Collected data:
--- START ---

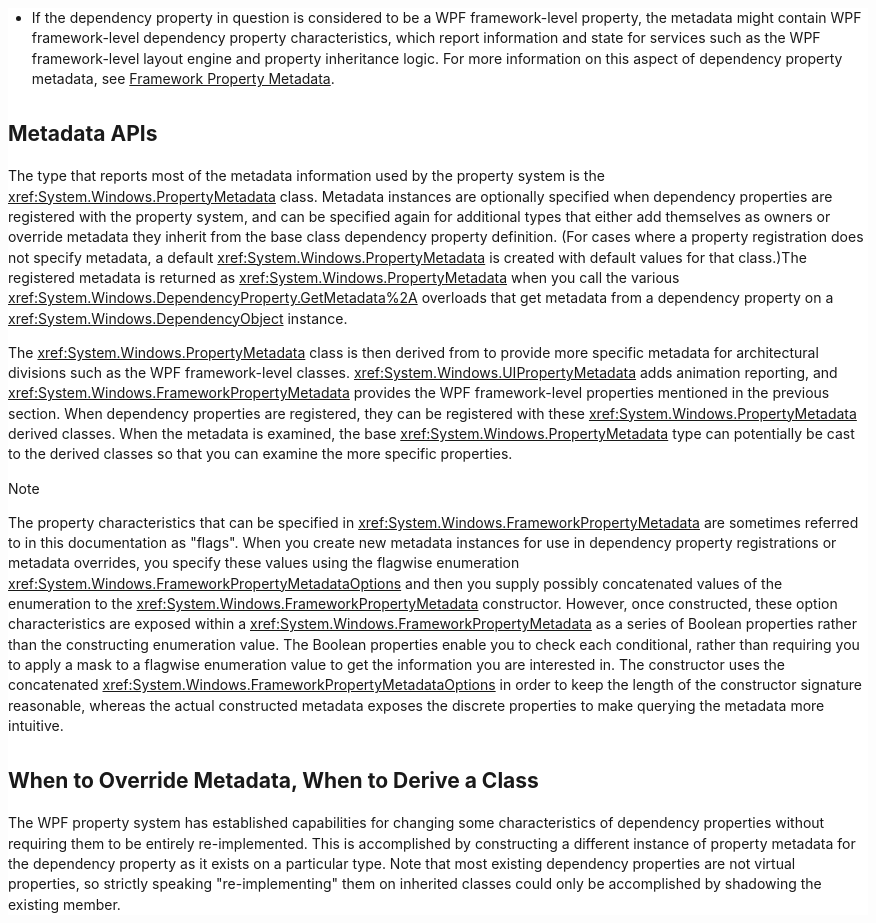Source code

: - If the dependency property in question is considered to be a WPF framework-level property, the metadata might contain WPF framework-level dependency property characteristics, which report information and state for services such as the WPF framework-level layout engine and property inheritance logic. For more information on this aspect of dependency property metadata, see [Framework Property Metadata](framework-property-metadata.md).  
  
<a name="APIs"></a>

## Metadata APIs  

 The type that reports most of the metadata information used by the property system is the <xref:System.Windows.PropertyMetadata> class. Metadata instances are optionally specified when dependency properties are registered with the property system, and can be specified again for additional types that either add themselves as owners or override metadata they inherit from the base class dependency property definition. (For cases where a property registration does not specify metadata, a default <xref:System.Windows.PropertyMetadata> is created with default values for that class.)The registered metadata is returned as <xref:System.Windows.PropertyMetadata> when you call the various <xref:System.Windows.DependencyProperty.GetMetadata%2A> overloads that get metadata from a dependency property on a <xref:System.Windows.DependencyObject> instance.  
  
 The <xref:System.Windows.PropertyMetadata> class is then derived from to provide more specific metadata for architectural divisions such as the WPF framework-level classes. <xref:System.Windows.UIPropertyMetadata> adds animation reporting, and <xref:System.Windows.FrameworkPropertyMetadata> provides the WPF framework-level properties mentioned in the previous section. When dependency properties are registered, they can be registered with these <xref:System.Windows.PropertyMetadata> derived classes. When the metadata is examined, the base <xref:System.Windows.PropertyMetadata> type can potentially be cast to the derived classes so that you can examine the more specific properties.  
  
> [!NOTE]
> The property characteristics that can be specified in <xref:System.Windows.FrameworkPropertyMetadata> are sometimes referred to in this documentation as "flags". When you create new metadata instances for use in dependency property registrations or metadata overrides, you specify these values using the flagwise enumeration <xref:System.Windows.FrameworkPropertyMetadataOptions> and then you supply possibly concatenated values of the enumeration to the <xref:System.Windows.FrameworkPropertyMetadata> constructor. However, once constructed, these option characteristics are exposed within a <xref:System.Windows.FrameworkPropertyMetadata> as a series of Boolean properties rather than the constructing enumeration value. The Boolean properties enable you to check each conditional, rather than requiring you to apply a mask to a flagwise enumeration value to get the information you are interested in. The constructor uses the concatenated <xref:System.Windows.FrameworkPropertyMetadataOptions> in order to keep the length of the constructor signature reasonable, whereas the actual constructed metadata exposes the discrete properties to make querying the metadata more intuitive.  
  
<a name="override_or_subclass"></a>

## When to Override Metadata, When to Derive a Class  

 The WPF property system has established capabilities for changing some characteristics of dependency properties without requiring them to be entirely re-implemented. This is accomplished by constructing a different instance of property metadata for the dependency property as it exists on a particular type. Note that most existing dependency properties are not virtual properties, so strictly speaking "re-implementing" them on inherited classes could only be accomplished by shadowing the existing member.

--- END ---

Exercise brief:
Going through the entries above, report how many lines contain the word "name", with no other text.

Exercise response:
2